Um autor clássico e dotado de vida, por definição, é aquele que ganha o bônus da perenidade na medida em que seus temas e questões continuam mobilizando a imaginação dos leitores. Machado de Assis, por certo, está incluído nessa rara categoria e, por isso mesmo, transfonnou-se em uma esfinge difícil de ser decifrada. Como entender o valor desse escritor, cujas narrativas e personagens tanto serviram à sensibilidade do século XIX e ainda hoje reverberam sentimentos e interesses nossos conhecidos?
Muitas foram as respostas delineadas para a questão, em uma vasta bibliografia de estudos e hipóteses, mas o fato é que o segredo do bruxo de Cosrne Velho continua a intrigar criticos e admiradores. José Luiz Passos vem enriquecer essa tradição e propõe uma abordagem singular com vistas a entender por que o autor se tornou, com mérito, a referência central da moderna literatura brasileira.
Dotado de linguagem fluente e clareza conceitual Machado de Assis, o Romance com Pessoas mostra como a arte machadiana foi amadurecendo no decorrer do tempo e das obras sucessivas, enfatizando o papel de indivíduos voltados para uma atitude reflexiva e irônica diante dos seus impasses morais. Mesclando noções tomadas da filosofia, da sociologia e da história literária, este livro apresenta uma minuciosa análise dos traços que marcam alguns dos principais personagens do romancista, cuja disposição meditativa jamais exclui a possibilidade do auto-engano.
Desde a prevenção diante do outro, presente na trama romântica de Ressurreição, passando pela formação do caráter de Brás Cubas ou ainda pelas reminiscencias de Dom Casmurro, entre outros exemplos, a chave da interpretação aqui proposta sustenta-se na idéia de que a prosa machadiana se ocupa em delinear pessoas morais singulares, envolvidas num dilema constante frente a situações sociais instáveis.

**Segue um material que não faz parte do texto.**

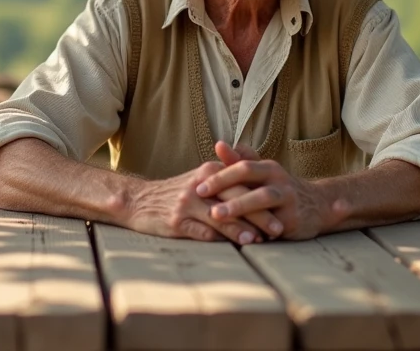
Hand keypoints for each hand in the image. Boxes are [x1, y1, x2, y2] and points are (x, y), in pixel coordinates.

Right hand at [123, 161, 265, 243]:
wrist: (138, 200)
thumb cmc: (176, 193)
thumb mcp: (201, 180)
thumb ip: (226, 182)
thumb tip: (257, 192)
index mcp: (209, 172)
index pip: (242, 183)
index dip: (262, 197)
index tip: (281, 210)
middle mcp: (199, 186)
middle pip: (235, 198)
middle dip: (259, 214)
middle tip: (278, 228)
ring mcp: (187, 203)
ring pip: (220, 216)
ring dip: (241, 229)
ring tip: (259, 240)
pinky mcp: (176, 221)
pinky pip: (202, 232)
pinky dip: (219, 239)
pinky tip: (232, 247)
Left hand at [196, 142, 335, 240]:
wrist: (319, 206)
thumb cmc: (281, 190)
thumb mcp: (264, 174)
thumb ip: (240, 161)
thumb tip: (219, 144)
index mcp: (268, 168)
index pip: (241, 166)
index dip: (220, 174)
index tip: (197, 185)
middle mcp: (278, 179)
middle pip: (249, 177)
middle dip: (224, 185)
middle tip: (200, 194)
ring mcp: (287, 198)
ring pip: (262, 198)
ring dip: (238, 205)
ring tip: (217, 215)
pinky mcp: (293, 219)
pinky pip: (272, 224)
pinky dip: (255, 229)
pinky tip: (236, 235)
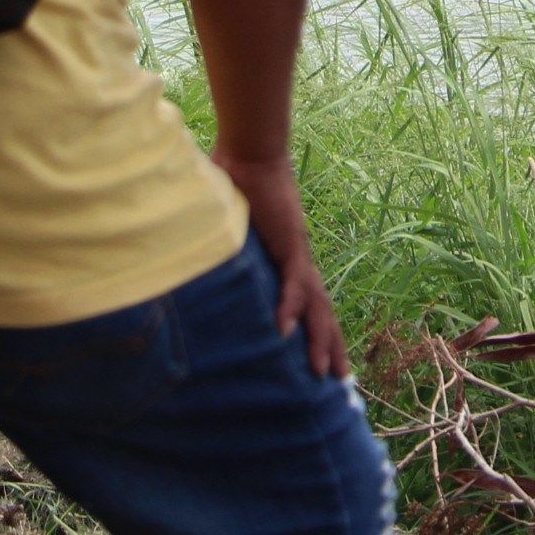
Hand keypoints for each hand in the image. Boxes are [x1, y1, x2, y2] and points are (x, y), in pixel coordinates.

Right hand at [215, 151, 345, 378]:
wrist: (252, 154)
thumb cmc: (238, 185)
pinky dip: (290, 308)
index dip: (317, 328)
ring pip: (316, 305)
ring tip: (322, 372)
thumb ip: (222, 251)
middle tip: (340, 381)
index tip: (322, 359)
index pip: (309, 301)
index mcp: (288, 259)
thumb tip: (195, 264)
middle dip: (331, 345)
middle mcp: (298, 261)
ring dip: (320, 339)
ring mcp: (296, 254)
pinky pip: (292, 284)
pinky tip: (285, 333)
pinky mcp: (288, 244)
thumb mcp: (230, 232)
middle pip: (321, 310)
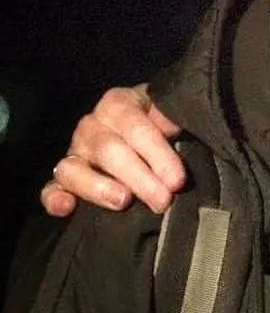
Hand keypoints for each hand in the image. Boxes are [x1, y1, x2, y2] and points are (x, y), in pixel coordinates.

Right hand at [40, 84, 184, 215]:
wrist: (149, 136)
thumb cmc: (165, 126)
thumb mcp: (172, 114)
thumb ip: (173, 116)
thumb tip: (174, 125)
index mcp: (118, 104)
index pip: (135, 126)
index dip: (157, 154)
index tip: (177, 180)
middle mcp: (92, 126)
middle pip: (108, 150)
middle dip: (139, 178)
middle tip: (162, 200)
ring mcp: (74, 153)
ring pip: (74, 169)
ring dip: (98, 187)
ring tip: (123, 202)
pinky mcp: (62, 180)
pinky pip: (50, 189)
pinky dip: (54, 198)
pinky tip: (67, 208)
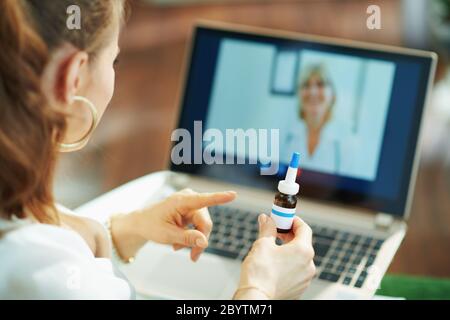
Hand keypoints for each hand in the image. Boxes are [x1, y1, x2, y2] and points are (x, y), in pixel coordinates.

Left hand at [111, 188, 235, 261]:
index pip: (203, 200)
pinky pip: (199, 226)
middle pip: (205, 223)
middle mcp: (189, 198)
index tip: (233, 195)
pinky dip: (191, 236)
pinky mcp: (192, 210)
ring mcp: (191, 204)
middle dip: (200, 240)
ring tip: (179, 248)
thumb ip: (187, 238)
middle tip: (192, 257)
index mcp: (181, 201)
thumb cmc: (151, 225)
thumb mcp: (167, 235)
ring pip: (203, 226)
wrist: (142, 223)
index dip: (219, 198)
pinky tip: (180, 244)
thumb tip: (204, 241)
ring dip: (194, 240)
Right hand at [234, 214, 315, 299]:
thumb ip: (267, 228)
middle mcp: (309, 265)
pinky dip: (288, 264)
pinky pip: (296, 271)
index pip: (304, 228)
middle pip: (303, 243)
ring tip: (272, 249)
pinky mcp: (299, 288)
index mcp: (303, 250)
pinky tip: (274, 265)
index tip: (283, 218)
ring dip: (289, 250)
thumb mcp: (262, 244)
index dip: (293, 220)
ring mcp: (305, 278)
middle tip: (276, 231)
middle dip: (289, 235)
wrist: (257, 298)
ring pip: (299, 258)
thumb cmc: (260, 272)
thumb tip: (266, 219)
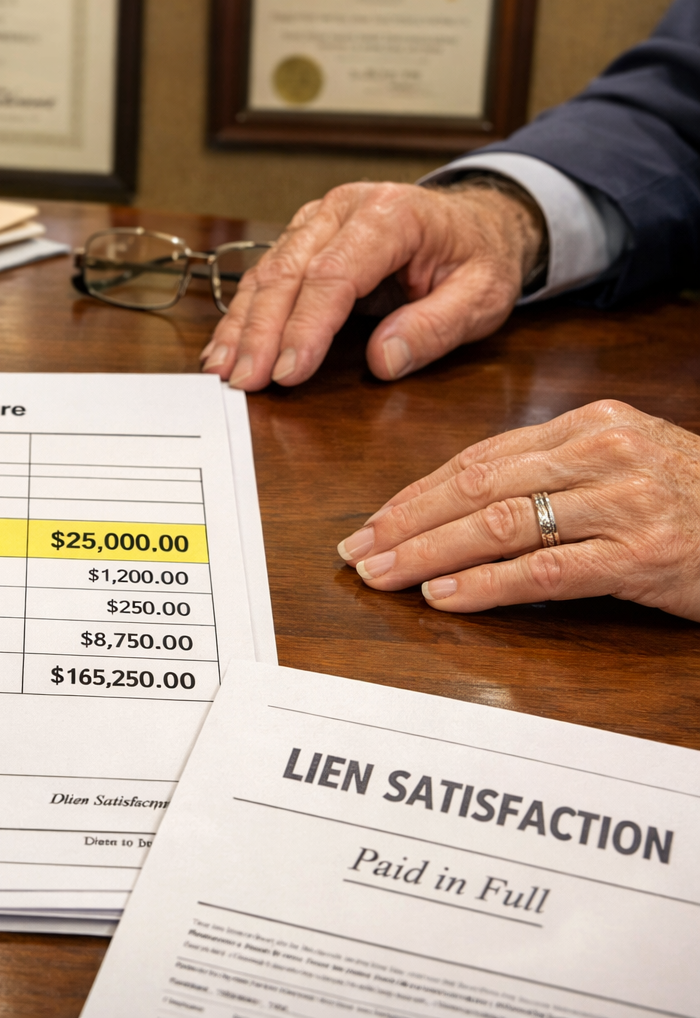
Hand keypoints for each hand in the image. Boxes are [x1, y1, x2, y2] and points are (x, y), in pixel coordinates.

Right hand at [200, 181, 542, 390]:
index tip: (290, 372)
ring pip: (266, 272)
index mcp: (391, 214)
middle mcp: (344, 209)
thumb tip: (383, 359)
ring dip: (242, 326)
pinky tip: (226, 347)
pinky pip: (263, 276)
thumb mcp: (483, 296)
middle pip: (288, 272)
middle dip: (262, 332)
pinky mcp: (302, 239)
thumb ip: (437, 327)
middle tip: (246, 380)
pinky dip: (242, 315)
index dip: (307, 326)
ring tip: (224, 370)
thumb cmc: (477, 257)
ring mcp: (316, 221)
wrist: (475, 223)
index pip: (335, 274)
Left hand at [335, 400, 699, 619]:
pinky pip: (545, 570)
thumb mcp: (621, 470)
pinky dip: (485, 584)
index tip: (372, 522)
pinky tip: (443, 596)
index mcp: (590, 425)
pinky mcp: (644, 554)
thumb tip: (455, 504)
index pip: (480, 458)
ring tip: (383, 576)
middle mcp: (604, 453)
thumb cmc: (692, 505)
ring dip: (429, 554)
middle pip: (478, 486)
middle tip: (356, 552)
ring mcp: (626, 502)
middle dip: (406, 521)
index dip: (416, 493)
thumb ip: (548, 476)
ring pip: (501, 524)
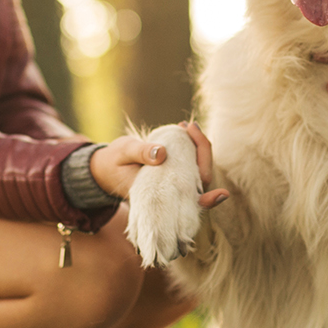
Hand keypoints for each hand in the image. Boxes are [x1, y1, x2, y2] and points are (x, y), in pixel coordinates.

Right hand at [91, 121, 231, 207]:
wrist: (105, 167)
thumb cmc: (114, 164)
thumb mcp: (123, 154)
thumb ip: (141, 153)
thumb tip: (162, 153)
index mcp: (161, 197)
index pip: (191, 201)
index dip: (209, 200)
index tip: (222, 194)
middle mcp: (174, 191)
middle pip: (201, 176)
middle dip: (202, 150)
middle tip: (188, 126)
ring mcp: (176, 180)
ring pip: (198, 165)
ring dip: (197, 144)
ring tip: (185, 125)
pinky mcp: (176, 169)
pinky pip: (190, 158)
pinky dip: (191, 142)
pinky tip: (183, 128)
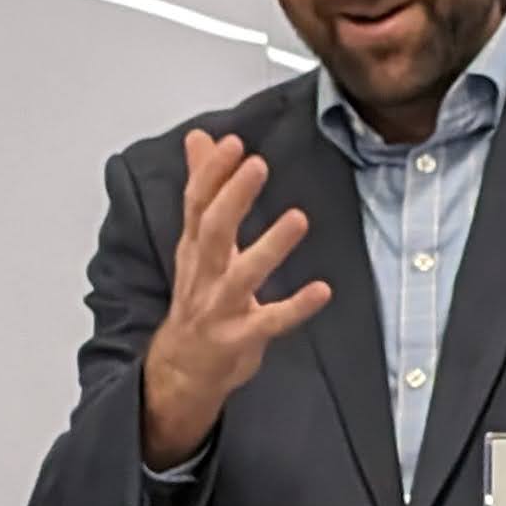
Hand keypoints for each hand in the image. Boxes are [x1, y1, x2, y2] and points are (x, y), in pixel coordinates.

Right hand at [140, 129, 332, 462]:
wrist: (183, 367)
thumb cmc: (199, 296)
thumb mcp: (196, 242)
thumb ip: (203, 188)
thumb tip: (199, 138)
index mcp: (194, 247)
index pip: (196, 204)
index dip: (212, 173)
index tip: (232, 143)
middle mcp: (203, 274)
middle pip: (213, 231)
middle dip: (233, 197)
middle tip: (257, 164)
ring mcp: (221, 308)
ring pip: (242, 275)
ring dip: (270, 248)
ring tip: (298, 218)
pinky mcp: (241, 338)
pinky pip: (270, 323)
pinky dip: (295, 308)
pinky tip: (322, 290)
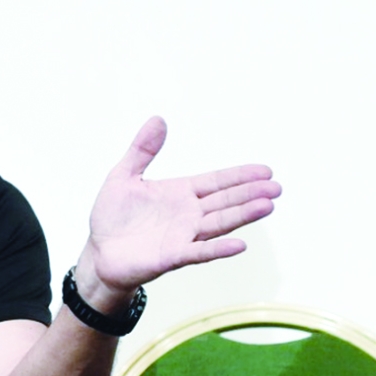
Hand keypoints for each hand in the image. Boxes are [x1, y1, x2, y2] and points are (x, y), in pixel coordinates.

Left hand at [84, 116, 281, 293]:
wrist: (98, 252)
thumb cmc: (111, 217)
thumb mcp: (123, 176)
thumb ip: (141, 150)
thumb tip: (158, 119)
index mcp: (179, 193)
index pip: (216, 182)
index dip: (239, 176)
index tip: (266, 170)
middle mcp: (187, 214)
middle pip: (225, 201)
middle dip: (250, 193)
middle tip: (276, 187)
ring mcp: (183, 236)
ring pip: (219, 223)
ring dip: (243, 215)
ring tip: (267, 205)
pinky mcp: (172, 256)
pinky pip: (199, 252)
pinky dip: (219, 248)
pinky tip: (240, 244)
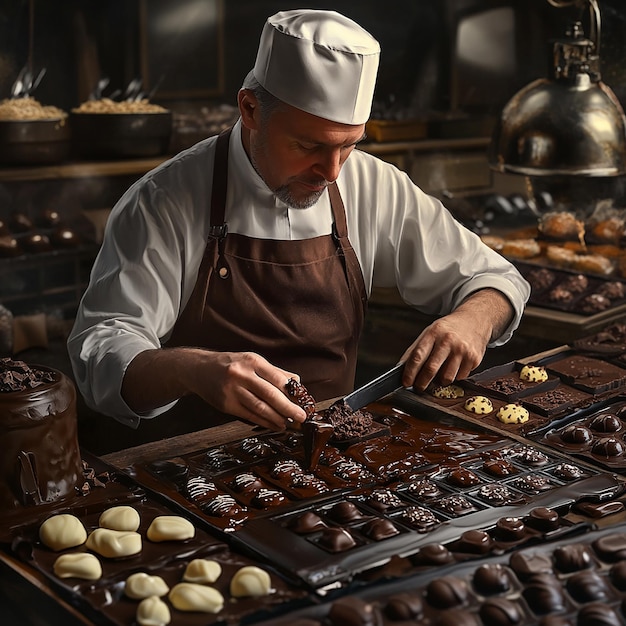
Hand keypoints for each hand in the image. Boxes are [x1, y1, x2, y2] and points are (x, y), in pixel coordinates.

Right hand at [122, 348, 306, 429]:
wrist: (199, 369)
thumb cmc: (230, 364)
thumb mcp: (251, 360)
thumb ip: (274, 371)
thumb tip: (297, 383)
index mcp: (252, 361)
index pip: (277, 378)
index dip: (292, 392)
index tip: (303, 401)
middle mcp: (242, 375)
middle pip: (270, 394)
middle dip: (288, 407)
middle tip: (301, 417)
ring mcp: (232, 390)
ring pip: (259, 407)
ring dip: (277, 418)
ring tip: (288, 424)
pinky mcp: (226, 404)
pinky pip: (249, 416)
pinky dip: (264, 422)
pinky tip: (274, 425)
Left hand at [399, 289, 513, 390]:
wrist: (474, 320)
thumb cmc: (448, 329)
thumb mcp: (429, 333)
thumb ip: (415, 350)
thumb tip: (401, 368)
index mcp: (433, 333)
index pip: (418, 356)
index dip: (410, 372)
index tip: (406, 382)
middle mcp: (448, 341)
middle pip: (431, 369)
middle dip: (422, 383)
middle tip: (418, 387)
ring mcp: (462, 350)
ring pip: (446, 377)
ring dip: (440, 381)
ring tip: (439, 374)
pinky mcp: (474, 359)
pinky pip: (460, 377)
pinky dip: (454, 376)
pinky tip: (455, 366)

Para tanto, recorrem com freqüência ao legado da memoria, envolvida numa atmosfera de ambiguidades, ou, ainda, a uma visão crítica e sarcástica que as afasta da realidade empírica. Não raro, essas pessoas recorrem também ao imaginário, evidenciando a divisão moral do sujeito e, com ela, o problema da justiça entre os homens.
Deparamo-nos, então, com um diálogo surpreendente entre Machado de Assis e William Shakespeare, através de um rol de personagens instigantes, donos de uma vida interior complexa que, marcada pelo desacordo consigo, deságua quase sempre no recurso ao poder reparador do passado e da fantasia. Qualidades essas que alimentam o estilo e a habilidade de Machado ao lidar com os mecanismos da escolha humana e as ciladas da subjetividade moderna. Questões capitais nos dias de hoje, a nos sugerir as razões da notável atualidade deste escritor. Clássico, ainda vivo e, mais que nunca, provocativo.